Wednesday WOLF - Ketchup


I've got a collection of random information in my brain that makes me an awesome Trivial Pursuit partner, but is completely useless when it comes to real world application. Like say, job applications. I thought I'd share some of this random crap with you in the form of another acronym-ific series. I give you - Word Origins from Left Field - that's right, the WOLF Er... ignore the fact that the "from" doesn't fit.

It’s summer! Time to barbecue, grill out, leave the corn on the cob and put the ketchup on, well… everything. Ketchup actually began it’s life in China, and was a mix of pickled fish and spices known as kê-chiap.

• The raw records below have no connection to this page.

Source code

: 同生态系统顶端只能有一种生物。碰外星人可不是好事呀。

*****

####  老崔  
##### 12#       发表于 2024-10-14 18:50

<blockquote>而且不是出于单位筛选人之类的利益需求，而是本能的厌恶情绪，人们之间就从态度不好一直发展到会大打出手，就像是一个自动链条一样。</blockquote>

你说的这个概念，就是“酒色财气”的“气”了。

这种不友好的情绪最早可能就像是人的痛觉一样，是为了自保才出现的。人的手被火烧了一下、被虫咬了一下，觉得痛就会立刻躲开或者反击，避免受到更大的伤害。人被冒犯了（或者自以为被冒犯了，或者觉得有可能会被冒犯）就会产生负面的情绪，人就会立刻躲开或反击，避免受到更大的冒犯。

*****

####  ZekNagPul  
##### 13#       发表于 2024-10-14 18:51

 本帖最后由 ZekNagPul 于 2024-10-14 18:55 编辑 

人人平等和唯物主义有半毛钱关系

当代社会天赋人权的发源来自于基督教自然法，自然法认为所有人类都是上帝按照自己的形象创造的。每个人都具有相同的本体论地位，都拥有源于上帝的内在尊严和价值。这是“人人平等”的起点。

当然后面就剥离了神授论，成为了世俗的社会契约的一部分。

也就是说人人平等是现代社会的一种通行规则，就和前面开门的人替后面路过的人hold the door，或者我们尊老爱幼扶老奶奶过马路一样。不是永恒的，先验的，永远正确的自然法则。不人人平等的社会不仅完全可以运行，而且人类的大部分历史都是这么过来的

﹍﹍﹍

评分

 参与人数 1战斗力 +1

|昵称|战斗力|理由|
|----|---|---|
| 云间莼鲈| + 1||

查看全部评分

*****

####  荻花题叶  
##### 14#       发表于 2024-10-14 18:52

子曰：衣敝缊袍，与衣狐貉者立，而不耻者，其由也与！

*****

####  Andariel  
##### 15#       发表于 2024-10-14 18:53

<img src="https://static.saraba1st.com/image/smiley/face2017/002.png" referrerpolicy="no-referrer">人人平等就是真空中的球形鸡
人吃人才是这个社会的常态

British explorers eventually crossed paths with it, and thought it was pretty awesome.

But ketchup as we know it - tomato based - didn’t become a thing until the 19th century, possibly because people used to believe tomatoes were poisonous. This is possibly because the latin name - Lycopersicon esculentum - literally translates as wolfpeach, and that particular word origin may have its roots in the fact that 3rd century physician Galen used something similar to to poison wolves.

Are tomatoes poisonous to dogs? Technically a good question. The tomato plant comes from the same family as nightshade, which you totally don’t want to eat (or your dog). Also, don’t eat your dog. But actually, if your dog picks up the rest of your burger when you drop it on the lawn because you had too many beers at the barbecue, don’t worry about it. The actual danger would be in the green leaves and stems, which produce an alkaloid compound called solanine, which can be dangerous.

In the end, ketchup is no longer made of fish bits, and also isn’t poisonous. Eat it and be merry.